**Exercise aim:** Work through the entries below and show every line in which "tested" is found.

**Exercise data:**
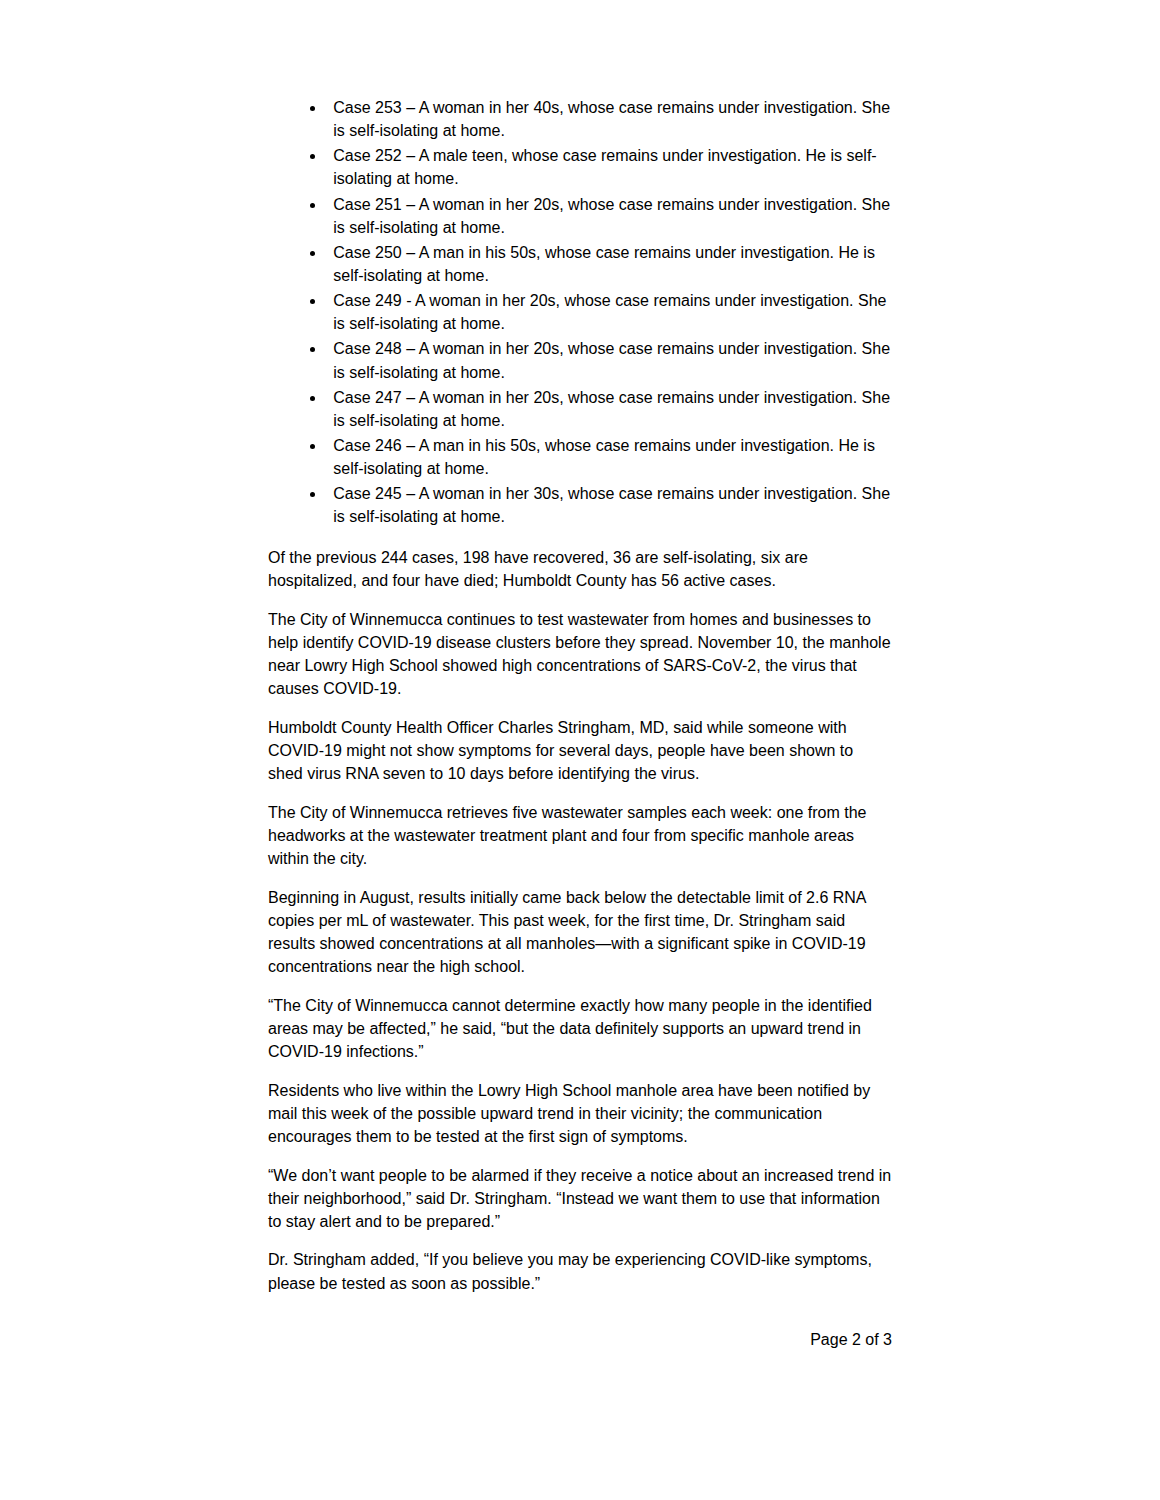Case 253 – A woman in her 40s, whose case remains under investigation. She is self-isolating at home.
Case 252 – A male teen, whose case remains under investigation. He is self-isolating at home.
Case 251 – A woman in her 20s, whose case remains under investigation. She is self-isolating at home.
Case 250 – A man in his 50s, whose case remains under investigation. He is self-isolating at home.
Case 249 - A woman in her 20s, whose case remains under investigation. She is self-isolating at home.
Case 248 – A woman in her 20s, whose case remains under investigation. She is self-isolating at home.
Case 247 – A woman in her 20s, whose case remains under investigation. She is self-isolating at home.
Case 246 – A man in his 50s, whose case remains under investigation. He is self-isolating at home.
Case 245 – A woman in her 30s, whose case remains under investigation. She is self-isolating at home.
Of the previous 244 cases, 198 have recovered, 36 are self-isolating, six are hospitalized, and four have died; Humboldt County has 56 active cases.
The City of Winnemucca continues to test wastewater from homes and businesses to help identify COVID-19 disease clusters before they spread. November 10, the manhole near Lowry High School showed high concentrations of SARS-CoV-2, the virus that causes COVID-19.
Humboldt County Health Officer Charles Stringham, MD, said while someone with COVID-19 might not show symptoms for several days, people have been shown to shed virus RNA seven to 10 days before identifying the virus.
The City of Winnemucca retrieves five wastewater samples each week: one from the headworks at the wastewater treatment plant and four from specific manhole areas within the city.
Beginning in August, results initially came back below the detectable limit of 2.6 RNA copies per mL of wastewater. This past week, for the first time, Dr. Stringham said results showed concentrations at all manholes—with a significant spike in COVID-19 concentrations near the high school.
“The City of Winnemucca cannot determine exactly how many people in the identified areas may be affected,” he said, “but the data definitely supports an upward trend in COVID-19 infections.”
Residents who live within the Lowry High School manhole area have been notified by mail this week of the possible upward trend in their vicinity; the communication encourages them to be tested at the first sign of symptoms.
“We don’t want people to be alarmed if they receive a notice about an increased trend in their neighborhood,” said Dr. Stringham. “Instead we want them to use that information to stay alert and to be prepared.”
Dr. Stringham added, “If you believe you may be experiencing COVID-like symptoms, please be tested as soon as possible.”
Page 2 of 3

**Result for this exercise:**
Residents who live within the Lowry High School manhole area have been notified by mail this week of the possible upward trend in their vicinity; the communication encourages them to be tested at the first sign of symptoms.
Dr. Stringham added, “If you believe you may be experiencing COVID-like symptoms, please be tested as soon as possible.”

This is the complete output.